Each user installs uServ and is assigned a domain name (based upon their email address) that always identifies that machine, including machines that are assigned Internet Protocol (IP) addresses dynamically by their Internet Service Provider (ISP) and/or are behind a firewall. Content that is shared with others in a resource sharing group persists when individual computers are shut down. uServ currently serves approximately a thousand users on an IBM Almaden Research Center intranet. IBM is working on some additional deployments, but ultimate licensing and deployment are currently undetermined. The uServ FAQ says, "License agreements are possible but the process is complicated."
Trillian Trillian is a P2P file sharing and Instant Messaging (IM) program with an XML-skinned interface. It provides messaging and buddy list compatibility with several IM clients, including I Seek You (ICQ), Internet Relay Chat (IRC), Microsoft Network Messenger (MSNM), Yahoo Instant Messenger (YIM) and America Online Instant Messenger (AIM). AIM compatibility is periodically blocked by America Online. Trillian allows users of multiple services to bring all buddy lists and clients into one interface. A Jabber plugin may be included in a future release.
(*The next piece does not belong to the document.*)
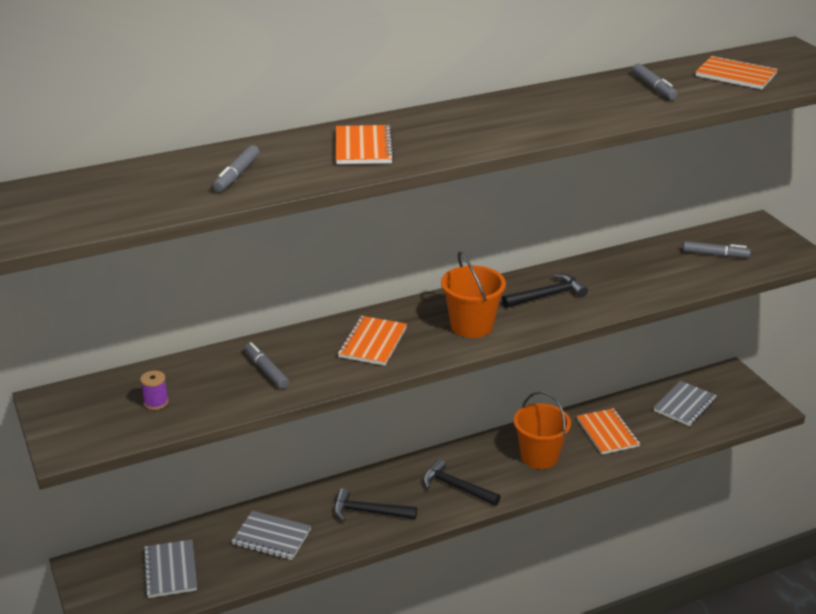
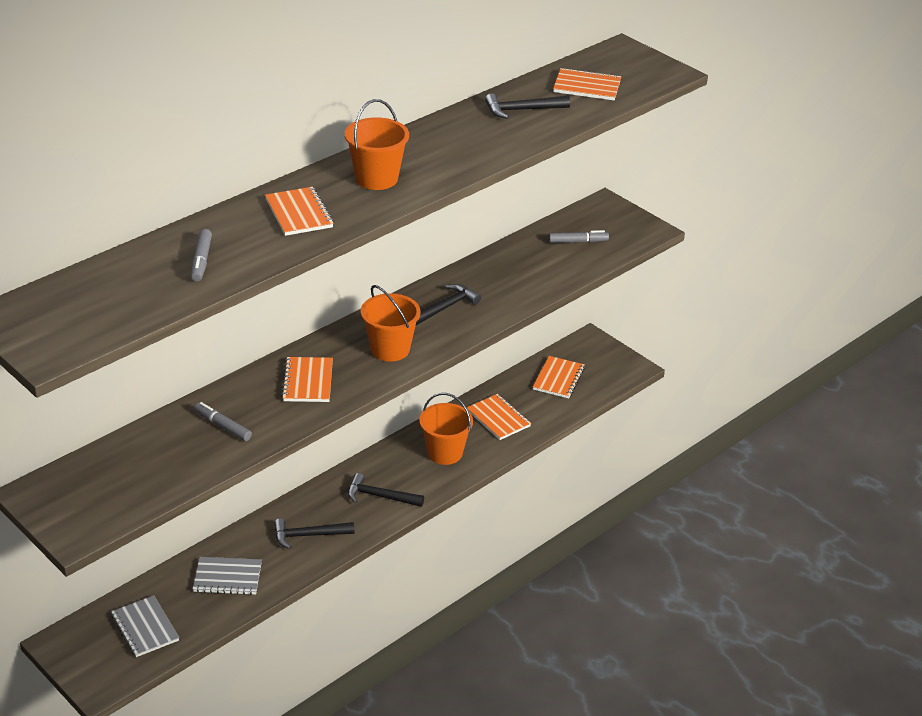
camera: 20 degrees left, 5 degrees up
(156, 402) = (136, 476): purple spool -> none
(463, 127) = (376, 178): none -> orange bucket
(653, 87) = (522, 110): grey marker -> black hammer
(684, 405) = (558, 379): grey notebook -> orange notebook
This site provides links to the download package, additional skins and a Community forum where users interact and the company posts announcements and offers technical support. Trillian is distributed under a freeware license and supports Windows 95/98/ME/2000/NT/XP.
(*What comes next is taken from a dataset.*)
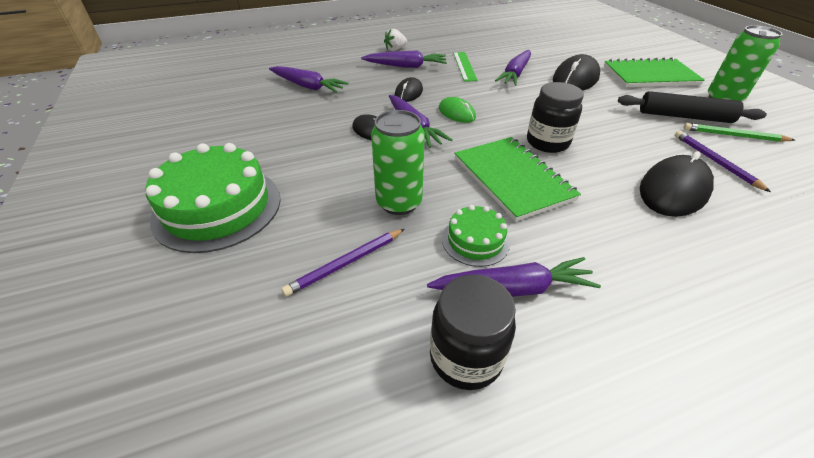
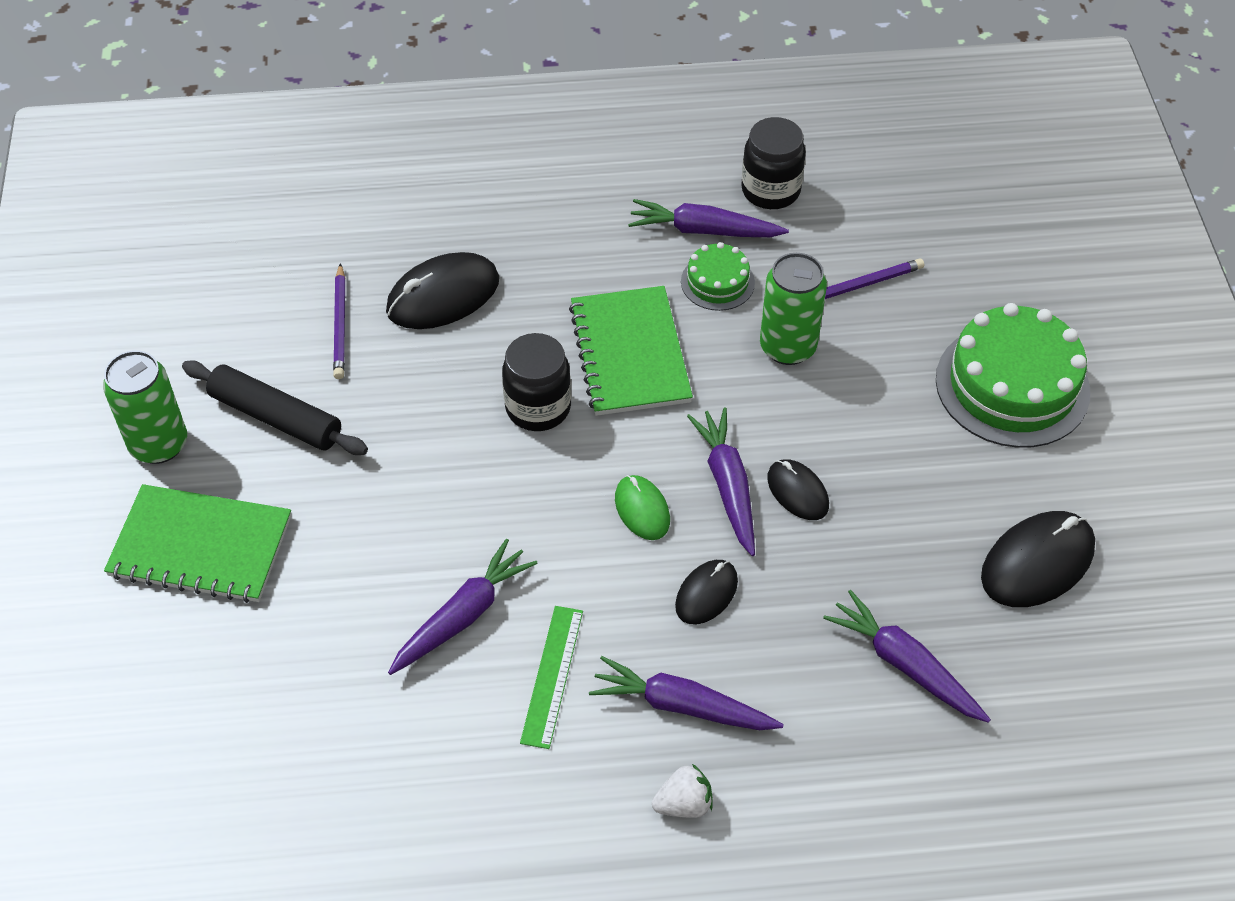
camera: 165 degrees left, 10 degrees up
(575, 79) = (356, 569): black mouse -> black mouse (1037, 562)
(734, 135) = (253, 362): green pencil -> none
VXNET Virtual X:/net Technology (VXNET) is a secure, distributed networking application and a platform for rapid development of P2P applications. VXNET users are able to set up "Persistent Communities", private networks where P2P file sharing and communications with trusted individuals may be enabled over broadband, wireless or dial-up connections. VXNET is free of spyware and advertising, and includes Instant Messaging (IM) and 128-bit file encryption.

VXNET was constructed in Java, XML and C++, and offers a path to development in .NET and Sun One environments. The VXNET site provides a free downloadable Preview Version 1 and online User Guide. VXNET requires a Pentium 100 or better processor, 32 Mb of RAM, 5 Mb of drive space, Internet 4 or later with cookies turned on and an Internet connection.